I'm just venting, it's not a big deal and it's nothing that needs fixing.

I take a conciliatory approach to engaging people, except when someone is completely out of line in which case I match their tone and rhetoric because shutting them up is of more use than a discussion could ever be. I don't appreciate the online slapfight culture and I think it's pretty toxic and it just causes people to double down in their position.

I don't bother with teaching people way to refine their arguments if their politics are in direction opposition to my own but if I get rh impression that someone is having a discussion with me in good faith about a topic we disagree with, I will often explain to them where my argument is heading, where I see their argument heading, and how the chips will fall. Not in a way like I'm trying to say that I already know everything and this is exactly how it's going to play out but more like the fact that I've been through this discussion before and we can cut to the chase if they are willing to level with me sorta thing (it probably doesn't come off that way but oh well.)

So recently I came across someone who I figure is either a baby leftist or more likely a progressive lib saying that fascism is when corporate power merges with the government or whatever. This was on an actual discussion about fascism btw.

I'm sure that most of you have already had this same discussion that I was about to dive into with this person. I find it to be tiring.

If you don't know the discussion basically it's this:

  • People quote Mussolini as saying that

  • The quote has never been sourced

  • Mussolini only ever discussed corporatism, not corporatocracy and he details this system in writings like The Doctrine of Fascism

  • While Mussolini coined the term fascism, he is not the only voice on the subject and just because he may have used a particular definition doesn't mean that we are all bound to sticking to his definition

  • The Wikipedia entry on corporatism used to have a disclaimer about distinguishing the term from corporatocracy but I think they've updated it to being the entire first paragraph because lay people keep on conflating the two

  • Corporatism is a system of structuring the political and economic spheres in such a way that people are grouped according to their profession or their interest group (but usually profession) into guilds that advocate for the group the represent with government - think where trade unions having a seat at the table with government and other interest groups like stay at home parents, unemployed people, religious groups etc. also have a representative guild

  • Corporatocracy is a garbage-tier lib term that is functionally meaningless because it appeals to this notion of being able to turn the clock back to a time when corporations and governments were separate (you know, like back in the old days of the first corporations such as the Dutch East India Company and the British East India Company, which ran intercontinental militaries and ruled as the government over entire countries they annexed... 🙄)

Anyway, you know the deal.

I told this person that I get what they're saying but corporatism doesn't mean what they think it means and I gesture to the Mussolini stuff being about corporatism not corporatocracy etc. I'm trying to be patient and kind in how I engage with them but they immediately go into online debatebro mode and start getting snarky and condescending and all of that stuff.

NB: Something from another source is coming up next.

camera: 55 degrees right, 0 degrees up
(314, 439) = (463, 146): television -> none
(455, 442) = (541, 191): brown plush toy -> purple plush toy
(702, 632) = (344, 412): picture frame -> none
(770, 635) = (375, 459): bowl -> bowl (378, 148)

I was trying to give them an easy out and let them down gently so they could develop a deeper understanding of these terms and of politics more broadly. I wasn't looking for some beat down or to feel a sense of superiority over them. I was just trying to signal to them that they're on shaky ground and their position relies upon assumptions, and if they're willing to listen then I can give them pointers for developing their knowledge.

Idk. It just drives me nuts when people automatically assume that they are the smartest person in the room. I don't like humbling people but when someone is so self-assured it's almost impossible to get through to them without turning a discussion with them into bloodsport. I hate it.

  • TreadOnMe [none/use name]
    ·
    4 months ago

    That is because most people are taught history and politics wrong on purpose, so even when they gerry off the beaten path, they have no real sense for what is actually right. It's even worse when you have to come to the conclusion that pretty much everything you have previously learned and everything that everybody says around you is wrong, to even have an inkling at approaching truth.